# A question: What's your favorite...



## Lizzle

..coloration of fancy mice? I'm honestly just curious to see what others are into.


----------



## The Village Mousery

Blue


----------



## SarahY

DOVE! Like you couldn't guess  

Sarah xxx


----------



## Lizzle

Hehe. :lol:


----------



## WillowDragon

PURPLE!!! =oD


----------



## moustress

Orange! Yellow! Red! Orange, red and yellow all at once. Red eyed dilutes like champagne, argente, silver, dove.


----------



## Rhasputin

Sable. . . I suppose.  
Although chocolate tans are a close second. . .


----------



## Mymouse

I have only seen a few colours here in my country and of them (that I have seen with my own eyes) I would choose BEW or Variegated...so beautiful but if I choose from photos that I have seen on the internet I would say Red or tricolour


----------



## Lizzle

Awesome.  I personally love red eyed dilutes and bright yellow mousies.

Hahaha, WillowDragon! xD


----------



## SarahC

fawn selfs and broken.


----------



## The Village Mousery

lizashley said:


> Awesome.  I personally love red eyed dilutes and bright yellow mousies.
> 
> Hahaha, WillowDragon! xD


she ment Lilacs


----------



## quadrapop

self black and siamese.


----------



## Megzilla

Siamese/Blues/Reds/Dove/Martens Sable/Extreme Black 
(all self)

I could go on but those are the highest on my list


----------



## The Boggit keeper

I'm a sucker for a Self Black.I also love Black/Tan, Siamese, Blue's and Agouti's. I couldn't chose between those though, then it would just come down to the mouse(especially if it has huge ears  ) A post comes to mind from quite a while ago, I fell absolutely head over heels in love at first sight with this mouse- it was Melody Mousery's "Darcy" :love now that is one stunning mouse, so whatever colour Darcy is I just LOVE those! :lol:


----------



## windyhill

Blue!! and then silver


----------



## Jack Garcia

PEW, because it's the easiest to breed to standard.

Behind that, is black. I don't know how to describe it, really, but a dark black mouse just "feels different" in your hand.


----------



## Matt Haslam

self blues and chocolates, but i'm taking a fancy to siamese.


----------



## Jack Garcia

WillowDragon said:


> PURPLE!!! =oD


----------



## mousemad

I don't have that many show type mice yet so for now my fave type are my pet shop broken. I have an ever growing collection of Moo Moo Mice :lol: 
Every time I have a litter born it's soooo exciting waiting to see the colours and patterns develop. No two mice are ever the same. So far I have Black, Dove, Cham, Choc, Cinnamon and Agouti. All in Broken. Maybe one day I will be able to breed show brokens  
For now my little pet shop Moo Moo Mice are top of my list......hehe


----------



## Bryana

I am drawn to rich orange rys.
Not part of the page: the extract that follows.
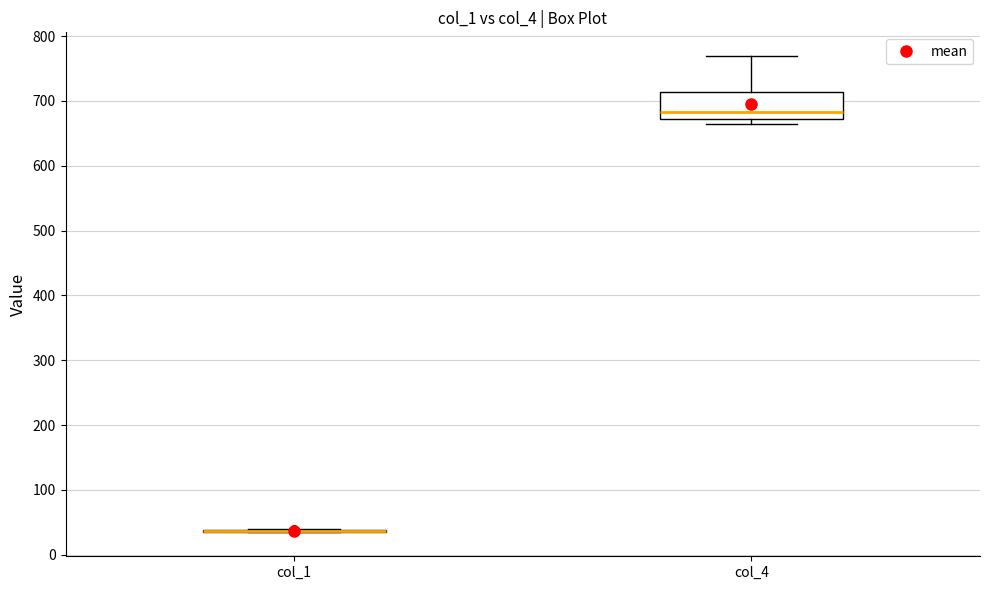

Reading left to right, read every box against the y-axis: the position of its median line, the range the box covers, and the ends of its whiskers. The values are not printed on the chart, so give them approximately, as read against the axis.

col_1: box collapsed to a line at 40, whiskers 30 to 40
col_4: median 680, box 670 to 710, whiskers 660 to 770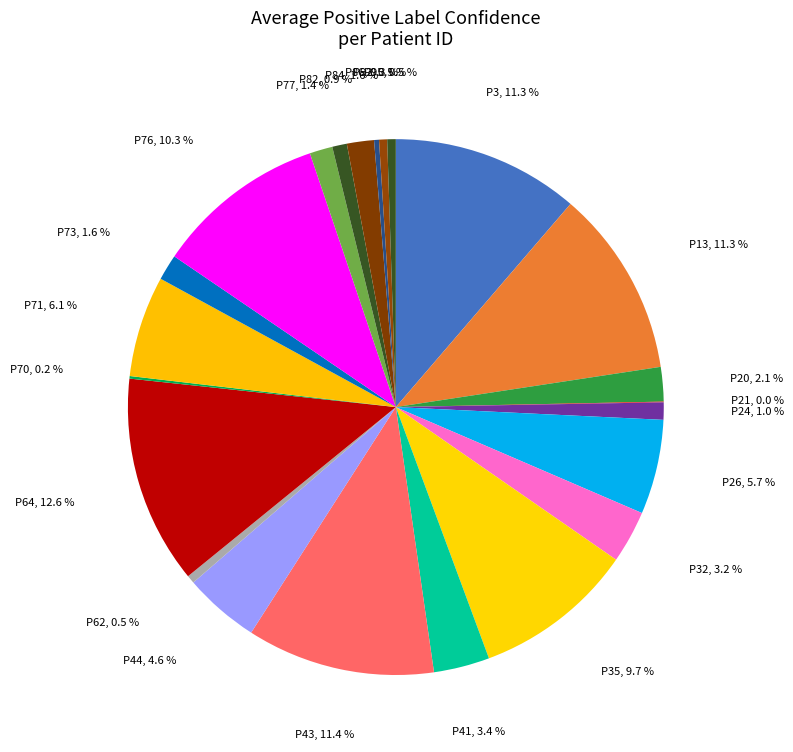

Do P41 and P20 together represent more than half of the pie?

No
I'm not so into the redder shades but that nice orange... gimme!! I also love satin white whether it's pink or black eyed. I think they are simply classy looking creatures.


----------



## Malene

If I had to choose one, I'd say chinchilla. But I like blues and blacks too


----------



## HemlockStud

Red self!


----------



## WillowDragon

Jack Garcia said:


> WillowDragon said:
> 
> 
> 
> PURPLE!!! =oD
Click to expand...

That is the perfect mouse!! How did you know I love blue eyes on mice too?? Hehehee


----------



## SarahC

if only,I'd oust my fawns for purple mice.There is no better colour imo than purple.


----------



## Lizzle

Honestly, I'm not sure what color fawn is exactly. :?
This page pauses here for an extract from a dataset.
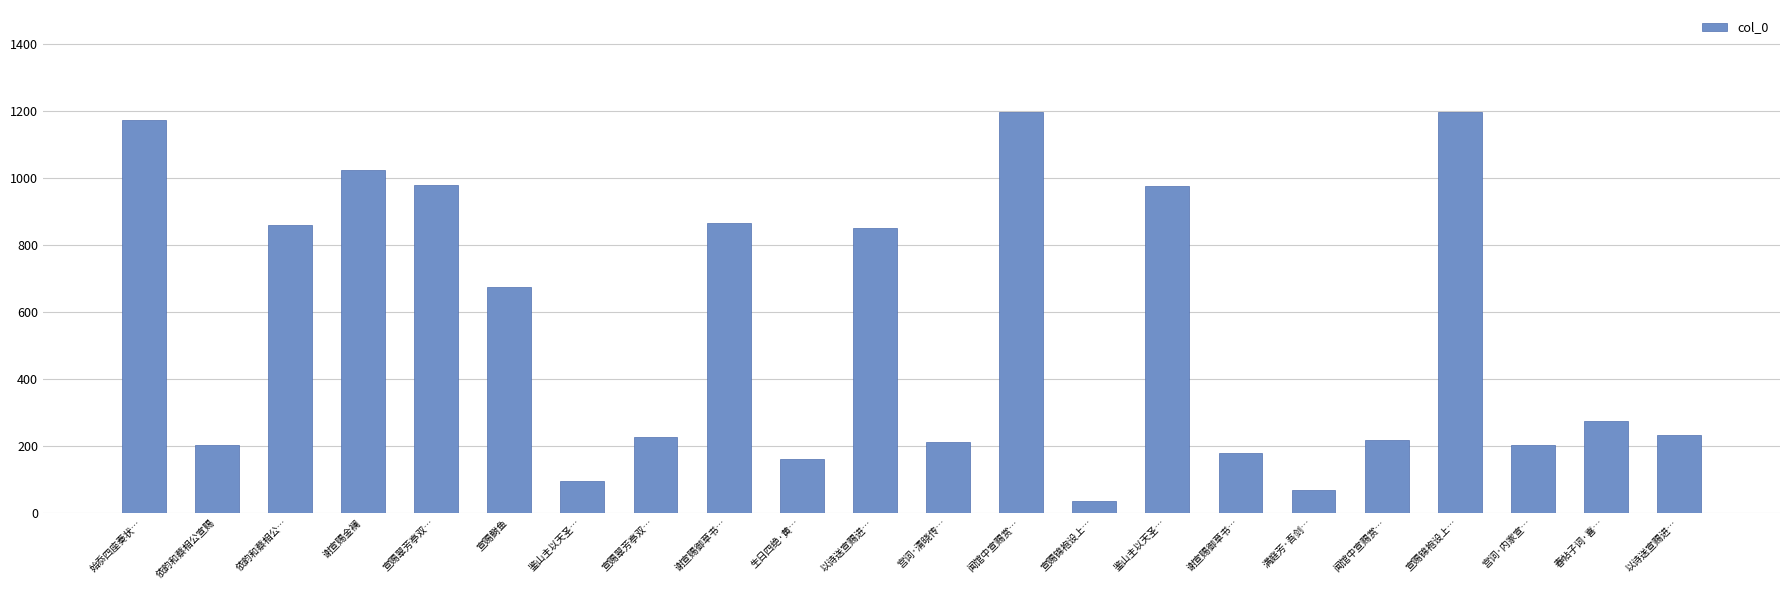

Does the chart contain any negative values?

No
Oh my goodness, PURPLE! Hahaha I love it. I think rainbow would be even better..


----------



## zigable

My fav has got to be Broken / marked Blacks! Nothing beats them in my mind.


----------



## The secret garden

Since the word go its been the Pink eyed white, always has been and always will be. And most certainly is not the easiest to breed to standard over in the UK lol.
Followed behind that you have my wonderful silvers, anyone who wants to breed them must have a death wish as they are a night mare for getting eveness of colour.


----------



## Jack Garcia

lizashley said:


> Honestly, I'm not sure what color fawn is exactly. :?
> 
> Oh my goodness, PURPLE! Hahaha I love it. I think rainbow would be even better..


Fawn is the pink-eyed version of show red. Because pink eyes does not change the color of red fur much, if at all, it often looks very similar to red, except with pink eyes.

Here is finnmouse's page: http://www.hiiret.fi/eng/breeding/varieties/fawn.html

The first mouse on that page has really good type for a fawn, but is a little bit too light (in my honest opinion...hehe). It gives you an idea though. SarahC (I think...I know four people named Sarah who breed mice) breeds fawn, and hers are gorgeous.


----------



## Lizzle

Oh goodness, that means I have a fawn mousie then! :lol: Thanks Jack. I love Finnmouse's site, for some reason I was too lazy to look this up the other day though.


----------



## Jack Garcia

You're very welcome! 

Since you're in Mass, yours is probably e/e p/p (recessive-yellow based fawn) or Avy/* p/p (American brindle-based fawn).

If it has a blue undercoat, it is A/* p/p (argente, sometimes they can look similar).


----------